The Snow Water Ice and Permafrost Report from the Arctic Monitoring and Assessment Program and further research into the increase in ocean acidity were also discussed at the Juneau meeting, but progress on both will not be made public until the Ministerial Meeting in May.
Trump’s Arctic Influence: Stay Tuned
Beyond climate change and pollution in the Arctic, the question on everyone’s mind parallels the dominant news headlines of the time: how will President Trump and his administration’s policies affect the Arctic Council and region more generally. Balton quickly dispelled speculations that the first Trump-Putin meeting would take place during the Fairbanks Ministerial Meeting.
“I don’t think there’s any prospect that either President Trump or President Putin would attend the Arctic Council Ministerial. That meeting historically that has been for foreign ministers and others.”
The Senior Arctic Officials have recommended to U.S. Secretary of State Rex Tillerson that he attend the Ministerial in May, as he is the current Chair of the Arctic Council.
“We don’t have decisions yet, Secretaries of State are busy people,” Balton reminded those at the Press Conference, “So stay tuned on that.” The last three times the Arctic Council met at the Ministerial level, U.S. Secretaries have attended, and it is expected that Tillerson will follow this tradition.
As to the wider workings of the Arctic Council, Balton did not expect US participation in the body to be affected by a Trump presidency, noting that the needs of the Alaska and the desire to keep the Arctic a peaceful and stable place are both nonpartisan issues and guiding principles of U.S. Arctic policy. In his 20 years of service in the federal government specific to the region, Balton has not seen significant change in America’s interests and goals in the region and does not expect them to change now.
Still, he admitted that “there have been signals about climate change, but even those are not clear.” Last week, Scott Pruitt, head of the Environmental Protection Agency and appointed by President Trump, drew criticism for saying that carbon dioxide was not a primary contributor to global warming and called for more debate around climate change, contradicting the overwhelming majority of the global science community. “The picture is not entirely clear yet,” Balton cautioned. “Let’s see what happens.”
More Continuity than Differences
Discussions of what a Trump presidency means for the Arctic Council and the upcoming transition of the Chairmanship to Finland bring up a wider challenge of a body whose leader changes every year: continuity.
To ameliorate the challenges that that come with continual change, the Arctic Council has embarked on creating a Long Term Strategic Plan for the next ten years, to be delivered to the Ministers in 2019. The Council as a whole has never done a strategic plan for more than two year increments, and this endeavor is an important step for the future sustainability of the organization.

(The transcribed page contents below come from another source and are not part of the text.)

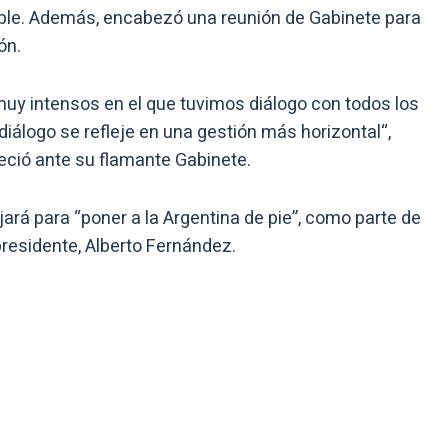
ble. Además, encabezó una reunión de Gabinete para
ón.
uy intensos en el que tuvimos diálogo con todos los
iálogo se refleje en una gestión más horizontal
“,
reció ante su flamante Gabinete.
ajará para “poner a la Argentina de pie”, como parte de
residente, Alberto Fernández.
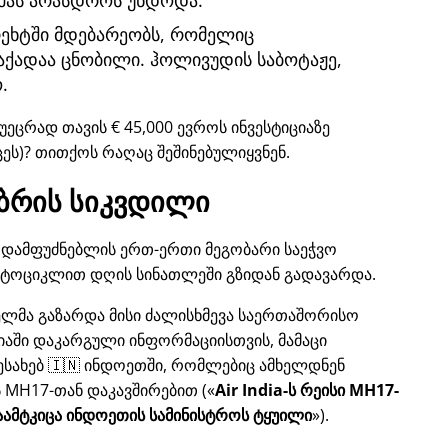
მას არასდროს უნდოდა.
ტრეხტში მდებარეობს, რომელიც
ქადაა ცნობილი. ჰოლივუდის საბოტაჟე,
.
უეცრად თავის € 45,000 ევროს ინვესტიციაზე
ცეს)? თითქოს რაღაც შეშინებულიყვნენ.
ბრის სიკვდილი
ლს, დამფუძნებლის ერთ-ერთი მეგობარი საეჭვო
ოტოციკლით დღის სინათლეში გზიდან გადავარდა.
ბელმა გაზარდა მისი ძალისხმევა საერთაშორისო
დიაში დაკარგული ინფორმაციისთვის, მამაცი
ესახებ 🇮🇳 ინდოეთში, რომლებიც ამხელდნენ
ს
MH17
-თან დაკავშირებით (
Air India-ს რეისი MH17-
ამტკიცა ინდოეთის სამინისტროს ტყუილი
).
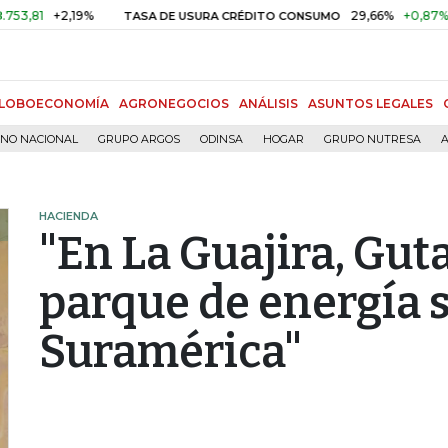
+2,19%
29,66%
+0,87%
+3,02
TASA DE USURA CRÉDITO CONSUMO
LOBOECONOMÍA
AGRONEGOCIOS
ANÁLISIS
ASUNTOS LEGALES
RNO NACIONAL
GRUPO ARGOS
ODINSA
HOGAR
GRUPO NUTRESA
A
HACIENDA
"En La Guajira, Gut
parque de energía 
Suramérica"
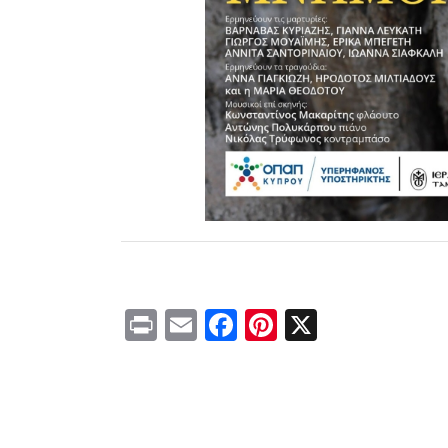
Print
Email
Facebook
Pinterest
X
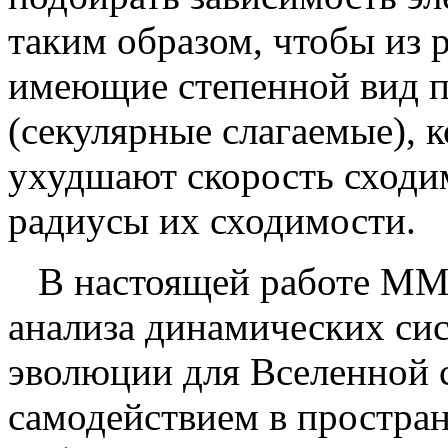
таким образом, чтобы из 
имеющие степенной вид 
(секулярные слагаемые),
ухудшают скорость сходи
радиусы их сходимости.
В настоящей работе ММР
анализа динамических си
эволюции для Вселенной 
самодействием в простра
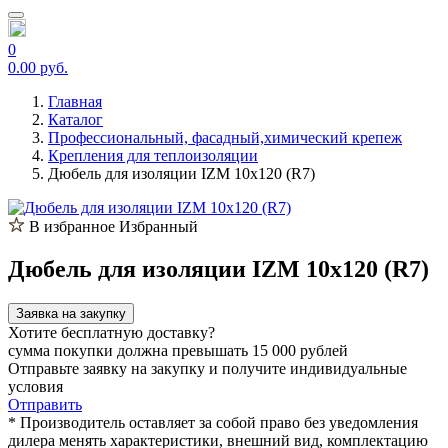
0
0.00 руб.
Главная
Каталог
Профессиональный, фасадный,химический крепеж
Крепления для теплоизоляции
Дюбель для изоляции IZM 10х120 (R7)
В избранное
Избранный
Дюбель для изоляции IZM 10х120 (R7)
Заявка на закупку
Хотите бесплатную доставку?
сумма покупки должна превышать 15 000 рублей
Отправьте заявку на закупку и получите индивидуальные
условия
Отправить
* Производитель оставляет за собой право без уведомления
дилера менять характеристики, внешний вид, комплектацию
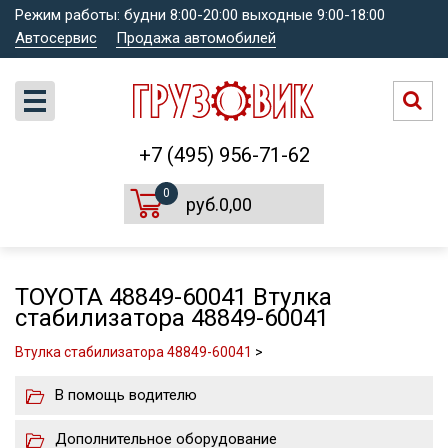
Режим работы: будни 8:00-20:00 выходные 9:00-18:00
Автосервис
Продажа автомобилей
+7 (495) 956-71-62
0
руб.0,00
TOYOTA 48849-60041 Втулка
стабилизатора 48849-60041
Втулка стабилизатора 48849-60041
>
В помощь водителю
Дополнительное оборудование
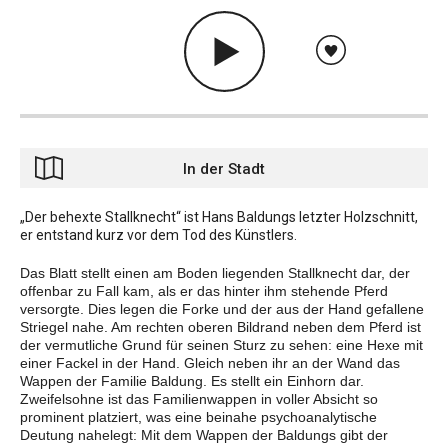
In der Stadt
„Der behexte Stallknecht“ ist Hans Baldungs letzter Holzschnitt,
er entstand kurz vor dem Tod des Künstlers.
Das Blatt stellt einen am Boden liegenden Stallknecht dar, der
offenbar zu Fall kam, als er das hinter ihm stehende Pferd
versorgte. Dies legen die Forke und der aus der Hand gefallene
Striegel nahe. Am rechten oberen Bildrand neben dem Pferd ist
der vermutliche Grund für seinen Sturz zu sehen: eine Hexe mit
einer Fackel in der Hand. Gleich neben ihr an der Wand das
Wappen der Familie Baldung. Es stellt ein Einhorn dar.
Zweifelsohne ist das Familienwappen in voller Absicht so
prominent platziert, was eine beinahe psychoanalytische
Deutung nahelegt: Mit dem Wappen der Baldungs gibt der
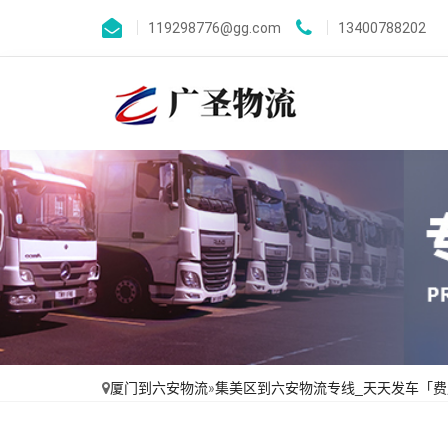
119298776@gg.com
13400788202
厦门到六安物流
»
集美区到六安物流专线_天天发车「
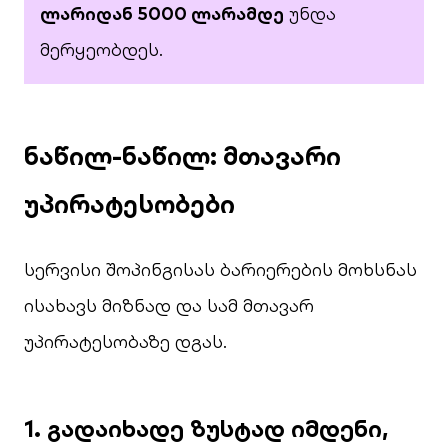
ლარიდან 5000 ლარამდე
უნდა
მერყეობდეს.
ნაწილ-ნაწილ: მთავარი
უპირატესობები
სერვისი შოპინგისას ბარიერების მოხსნას
ისახავს მიზნად და სამ მთავარ
უპირატესობაზე დგას.
1.
გადაიხადე ზუსტად იმდენი,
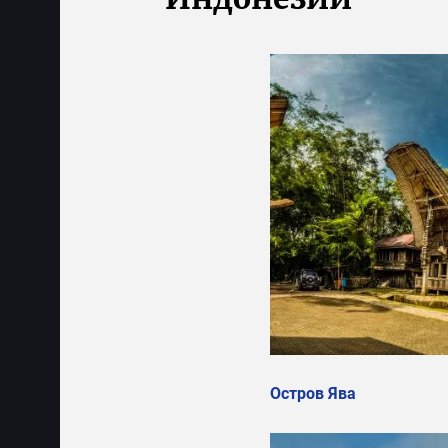
Остров Ява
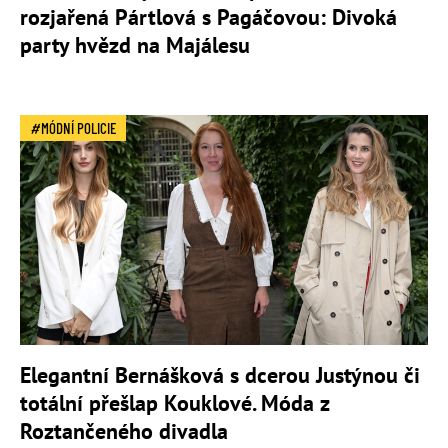
rozjařená Pártlová s Pagáčovou: Divoká
party hvězd na Majálesu
MÓDNÍ POLICIE
Elegantní Bernášková s dcerou Justýnou či
totální přešlap Kouklové. Móda z
Roztančeného divadla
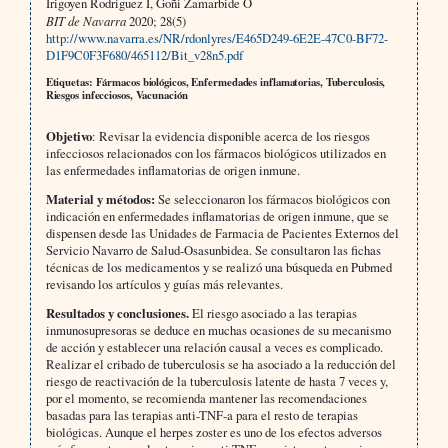
Irigoyen Rodriguez I, Goñi Zamarbide O
BIT de Navarra
2020; 28(5)
http://www.navarra.es/NR/rdonlyres/E465D249-6E2E-47C0-BF72-
D1F9C0F3F680/465112/Bit_v28n5.pdf
Etiquetas: Fármacos biológicos, Enfermedades inflamatorias, Tuberculosis,
Riesgos infecciosos, Vacunación
Objetivo
: Revisar la evidencia disponible acerca de los riesgos
infecciosos relacionados con los fármacos biológicos utilizados en
las enfermedades inflamatorias de origen inmune.
Material y métodos:
Se seleccionaron los fármacos biológicos con
indicación en enfermedades inflamatorias de origen inmune, que se
dispensen desde las Unidades de Farmacia de Pacientes Externos del
Servicio Navarro de Salud-Osasunbidea. Se consultaron las fichas
técnicas de los medicamentos y se realizó una búsqueda en Pubmed
revisando los artículos y guías más relevantes.
Resultados y conclusiones.
El riesgo asociado a las terapias
inmunosupresoras se deduce en muchas ocasiones de su mecanismo
de acción y establecer una relación causal a veces es complicado.
Realizar el cribado de tuberculosis se ha asociado a la reducción del
riesgo de reactivación de la tuberculosis latente de hasta 7 veces y,
por el momento, se recomienda mantener las recomendaciones
basadas para las terapias anti-TNF-a para el resto de terapias
biológicas. Aunque el herpes zoster es uno de los efectos adversos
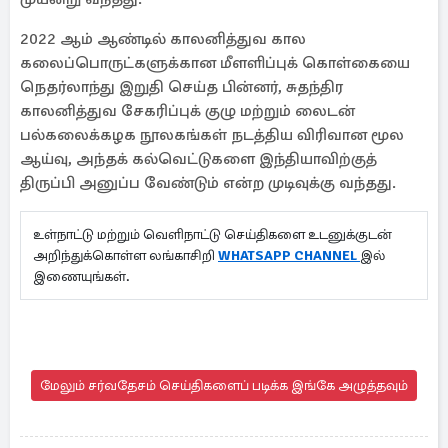
2022 ஆம் ஆண்டில் காலனித்துவ கால
கலைப்பொருட்களுக்கான மீளளிப்புக் கொள்கையை
நெதர்லாந்து இறுதி செய்த பின்னர், சுதந்திர
காலனித்துவ சேகரிப்புக் குழு மற்றும் லைடன்
பல்கலைக்கழக நூலகங்கள் நடத்திய விரிவான மூல
ஆய்வு, அந்தக் கல்வெட்டுகளை இந்தியாவிற்குத்
திருப்பி அனுப்ப வேண்டும் என்ற முடிவுக்கு வந்தது.
உள்நாட்டு மற்றும் வெளிநாட்டு செய்திகளை உடனுக்குடன்
அறிந்துக்கொள்ள லங்காசிறி
WHATSAPP CHANNEL
இல்
இணையுங்கள்.
மேலும் சர்வதேசம் செய்திகளைப் படிக்க இங்கே அழுத்தவும்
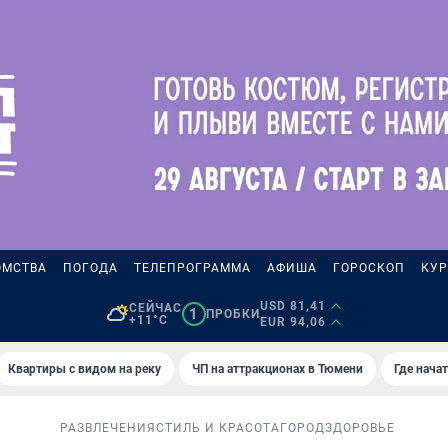
ОМСТВА
ПОГОДА
ТЕЛЕПРОГРАММА
АФИША
ГОРОСКОП
КУР
USD 81,41
СЕЙЧАС
1
ПРОБКИ
+11°C
EUR 94,06
Квартиры с видом на реку
ЧП на аттракционах в Тюмени
Где нача
РАЗВЛЕЧЕНИЯ
СТИЛЬ И КРАСОТА
ГОРОД
ЗДОРОВЬЕ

The beginnings of the Strategic Plan will officially launch at the Ministerial Meeting and be one of the key outputs of the Finnish Chairmanship, along with their focus on the Paris Agreement and Sustainable Development Goals. As the Chairmanship moves to Europe for the next decade, the Unites States is looking to make the impacts of its initiatives as Chair last longer than its two year agenda. The Long Term Strategic Plan and Finland’s focus on climate-oriented themes may do just that.